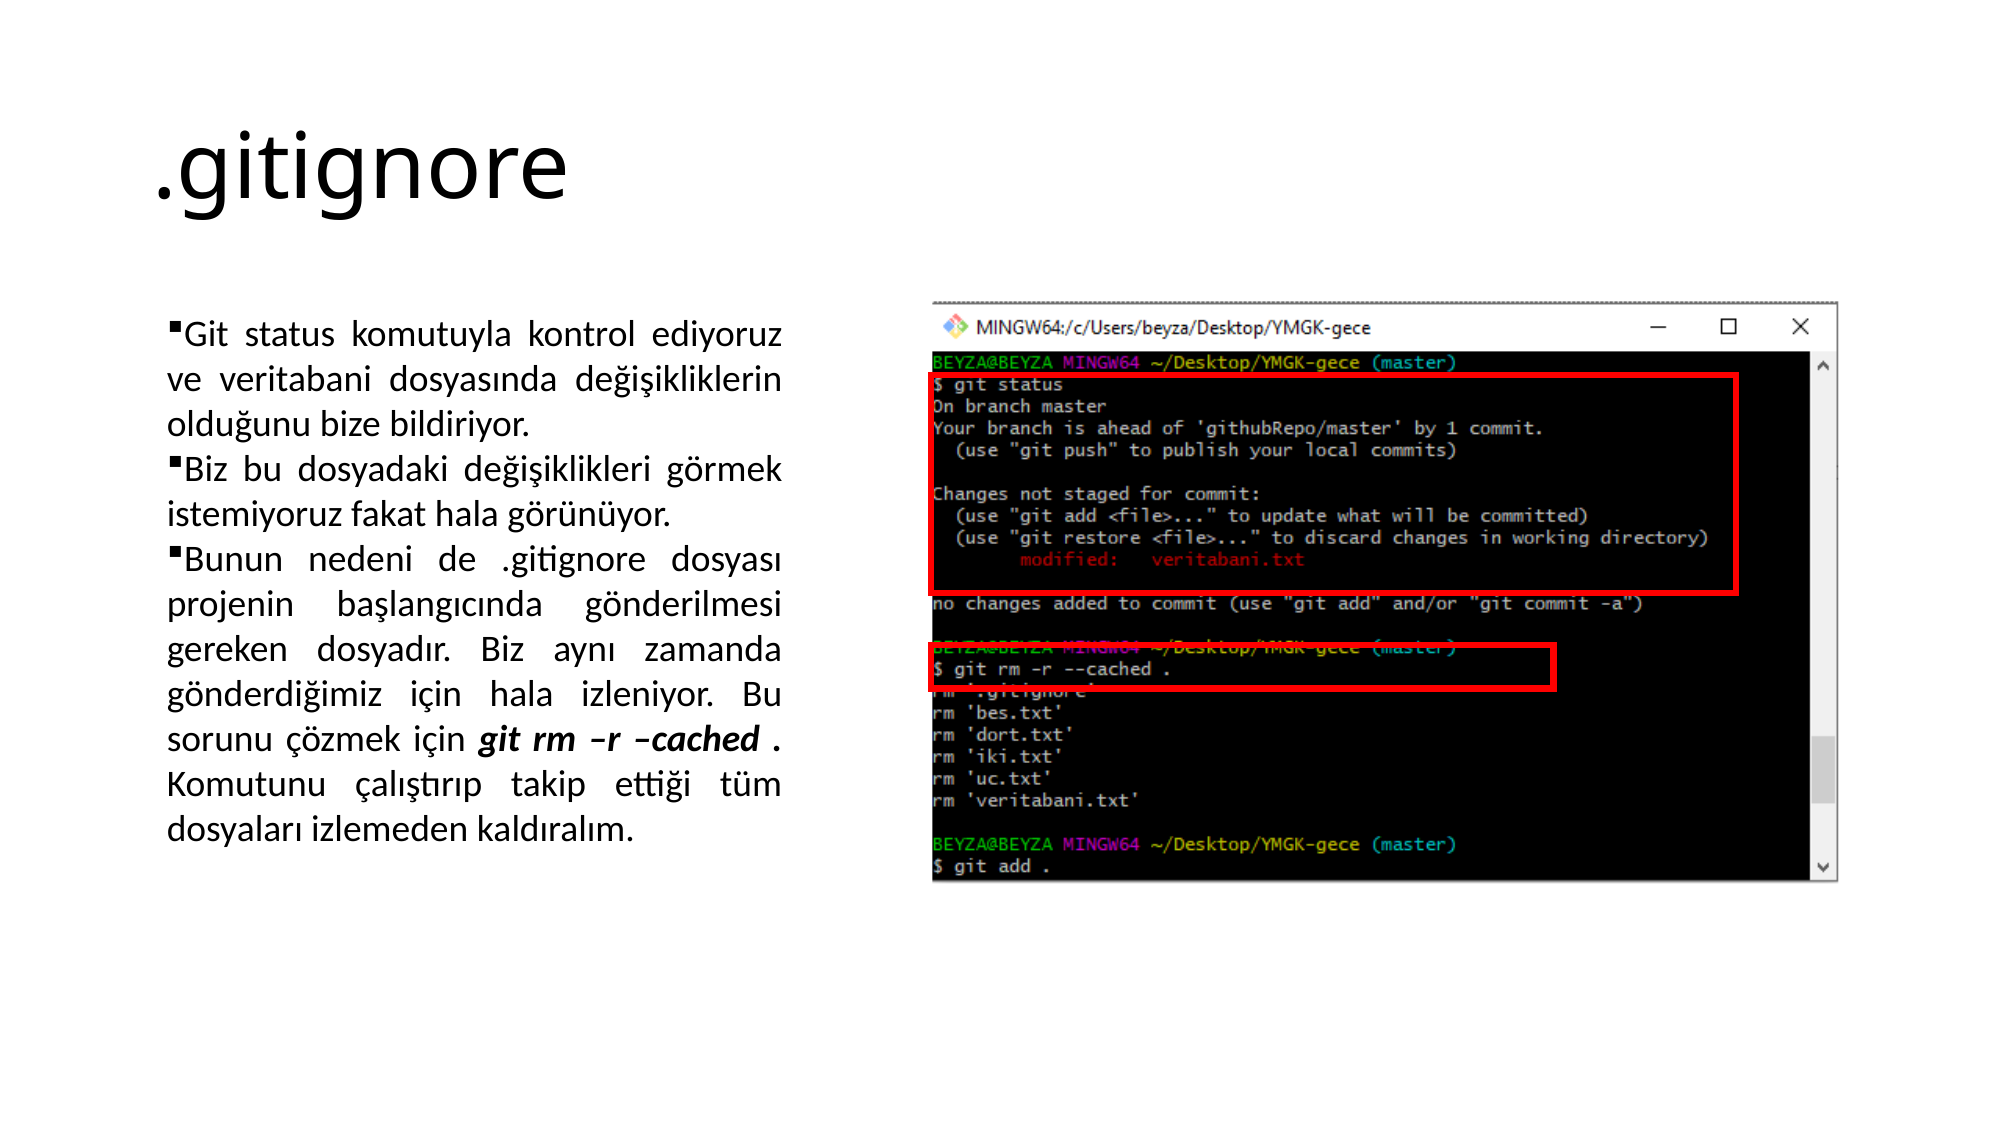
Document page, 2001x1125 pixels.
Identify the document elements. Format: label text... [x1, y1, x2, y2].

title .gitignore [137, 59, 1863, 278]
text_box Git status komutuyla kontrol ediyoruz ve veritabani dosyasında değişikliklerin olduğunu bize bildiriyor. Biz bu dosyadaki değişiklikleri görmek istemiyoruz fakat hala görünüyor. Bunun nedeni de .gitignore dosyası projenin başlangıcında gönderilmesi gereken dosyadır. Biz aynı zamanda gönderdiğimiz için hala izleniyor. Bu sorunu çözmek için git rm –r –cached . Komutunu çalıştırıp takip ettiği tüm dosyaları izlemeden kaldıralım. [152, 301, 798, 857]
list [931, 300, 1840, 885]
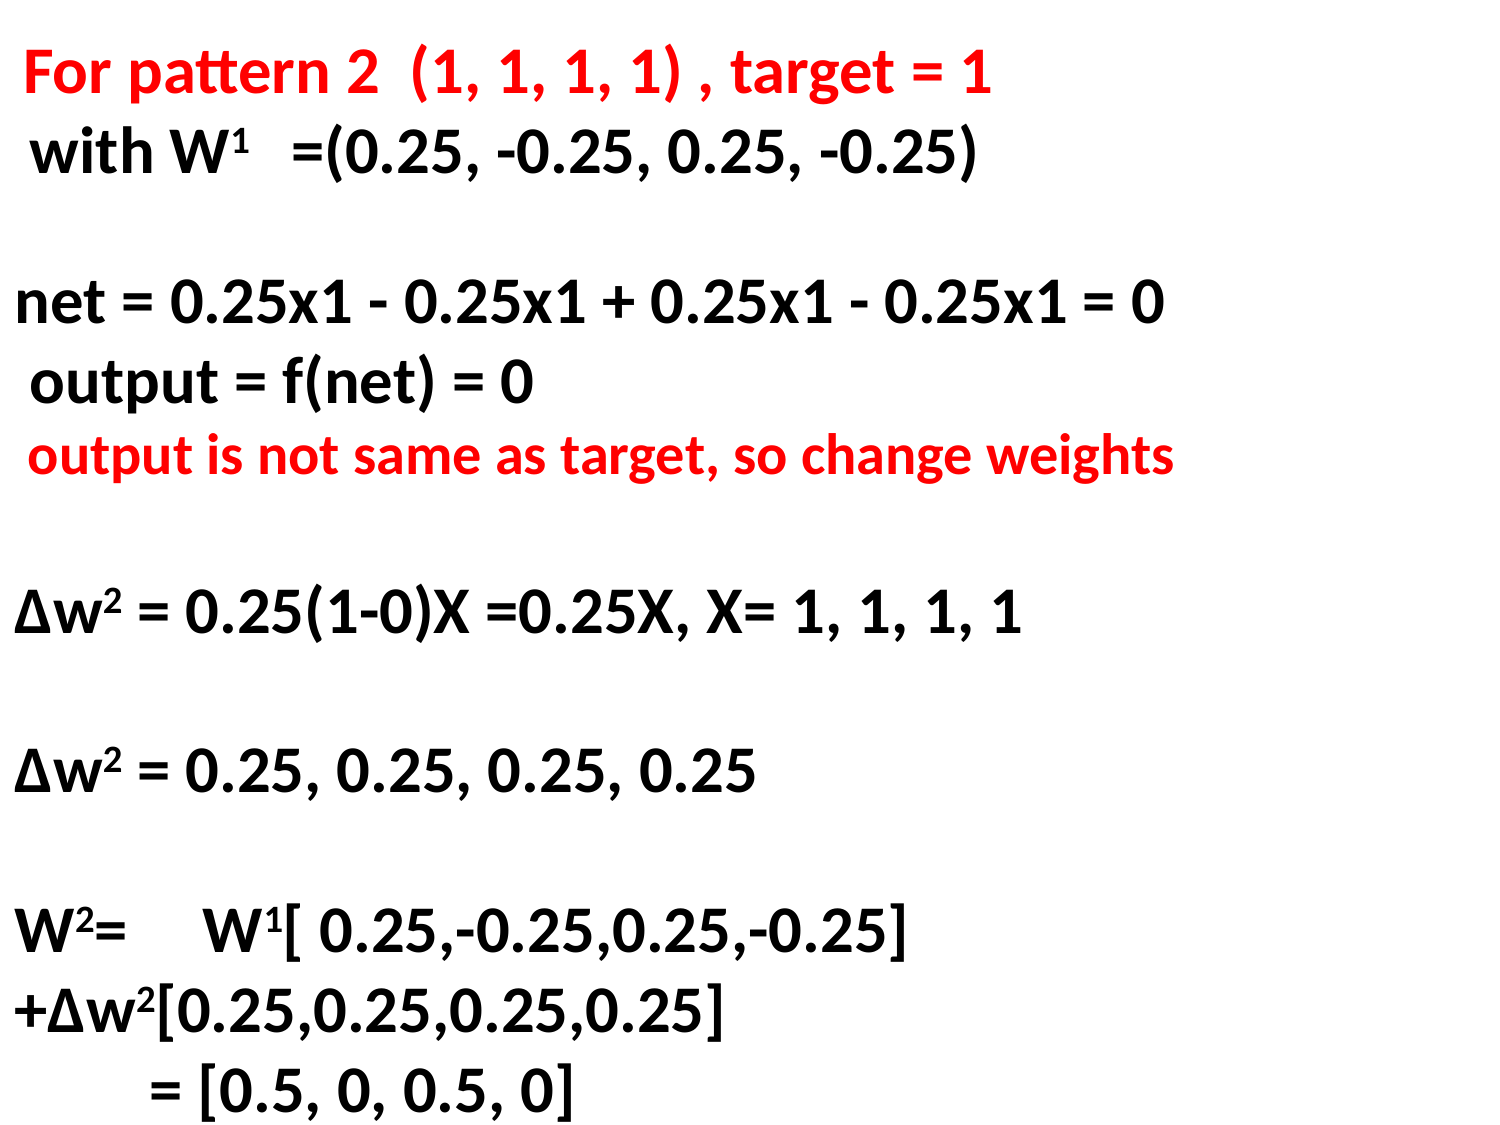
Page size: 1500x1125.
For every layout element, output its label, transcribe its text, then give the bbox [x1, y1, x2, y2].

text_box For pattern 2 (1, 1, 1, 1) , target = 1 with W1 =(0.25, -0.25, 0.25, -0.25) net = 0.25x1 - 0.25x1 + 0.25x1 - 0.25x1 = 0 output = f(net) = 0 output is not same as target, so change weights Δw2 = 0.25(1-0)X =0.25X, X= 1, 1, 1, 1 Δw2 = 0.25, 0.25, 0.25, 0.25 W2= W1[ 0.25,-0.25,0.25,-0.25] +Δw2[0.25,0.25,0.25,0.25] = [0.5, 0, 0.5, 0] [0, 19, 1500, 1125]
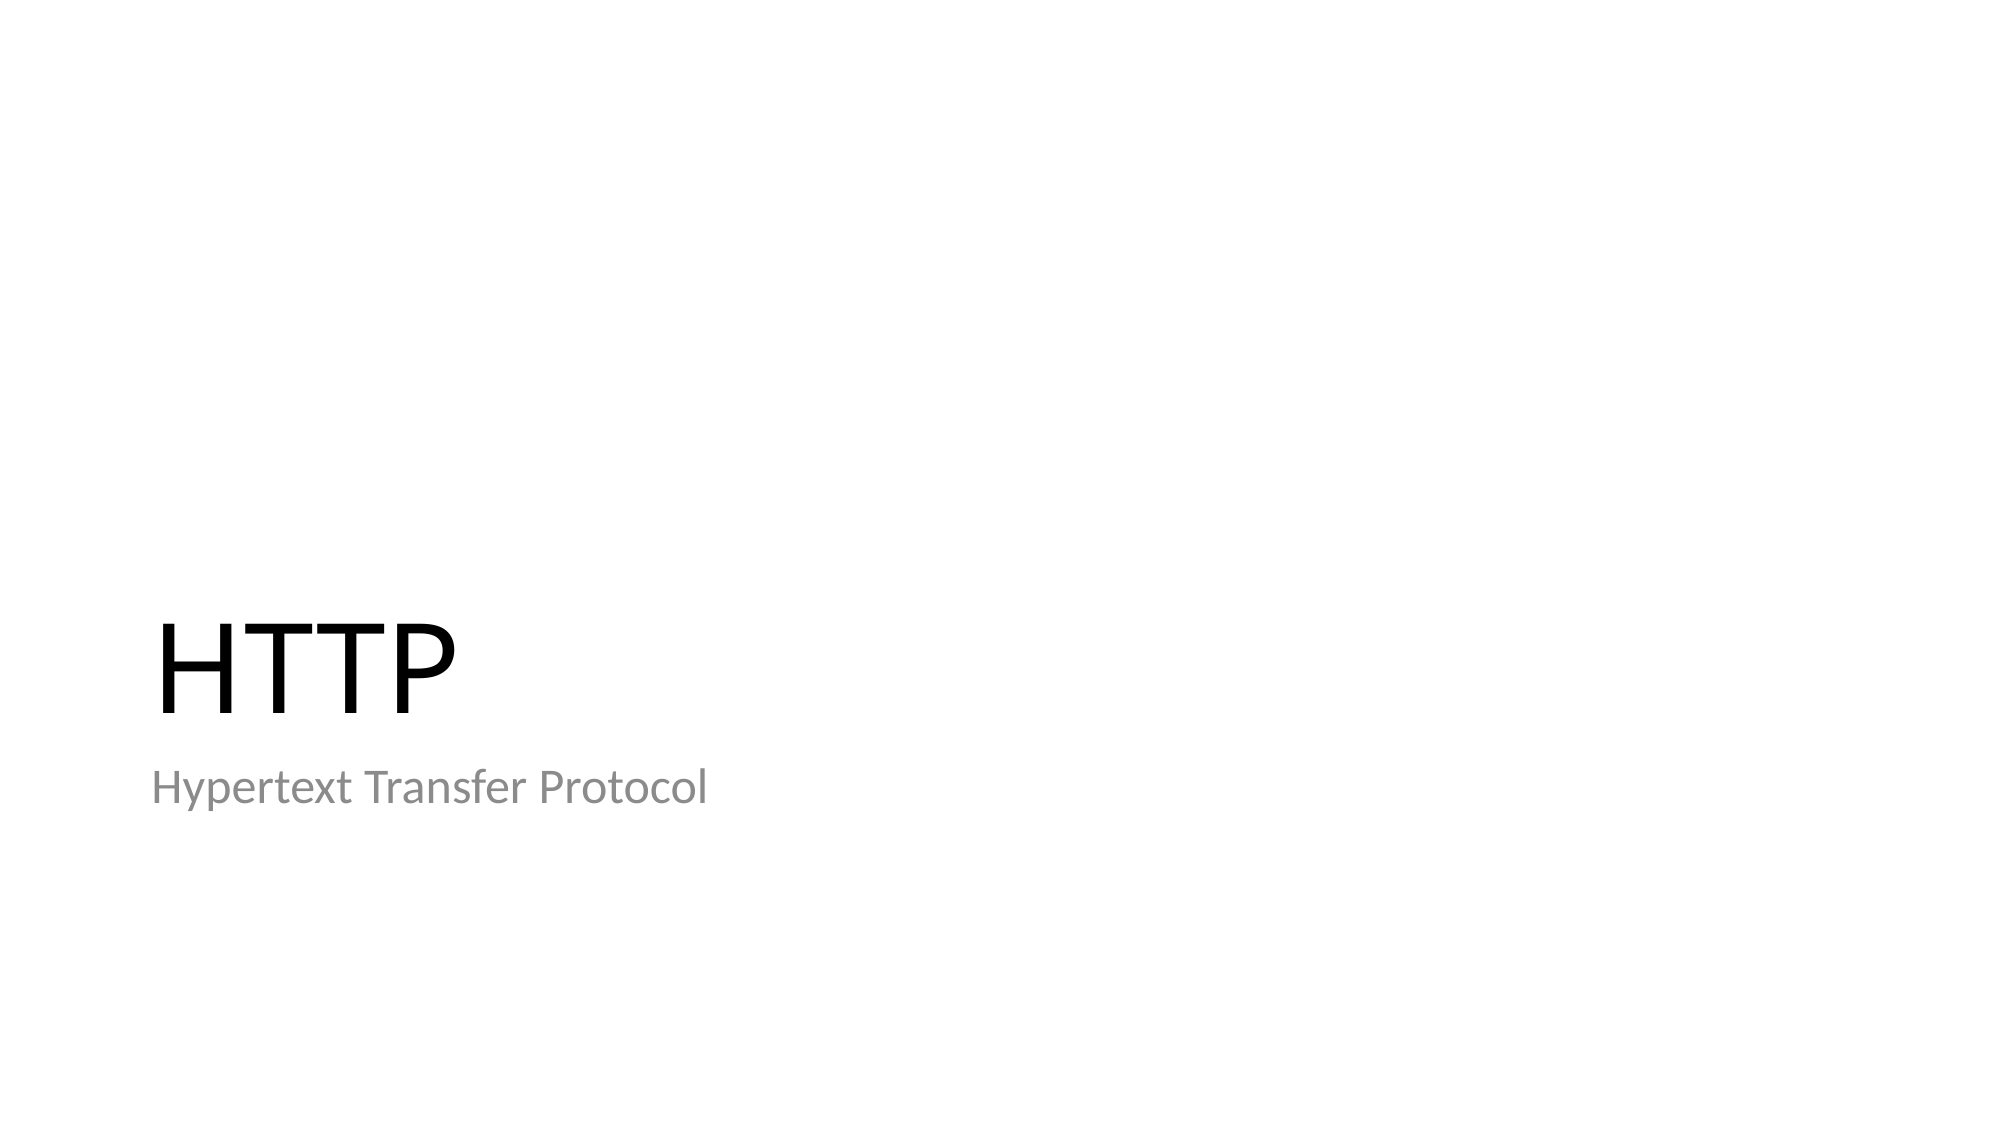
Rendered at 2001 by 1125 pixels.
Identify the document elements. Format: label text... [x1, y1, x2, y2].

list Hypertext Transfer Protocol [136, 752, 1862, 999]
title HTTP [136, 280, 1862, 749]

■ ■ ■ ■ ■

TASK ITEM: What should appear is an exact copy of the lines from the one with "Rendered at 2001 by 1125 pixels." through the end of the entries above, ends included, and no other text.

REPLY:
Rendered at 2001 by 1125 pixels.
Identify the document elements. Format: label text... [x1, y1, x2, y2].

list Hypertext Transfer Protocol [136, 752, 1862, 999]
title HTTP [136, 280, 1862, 749]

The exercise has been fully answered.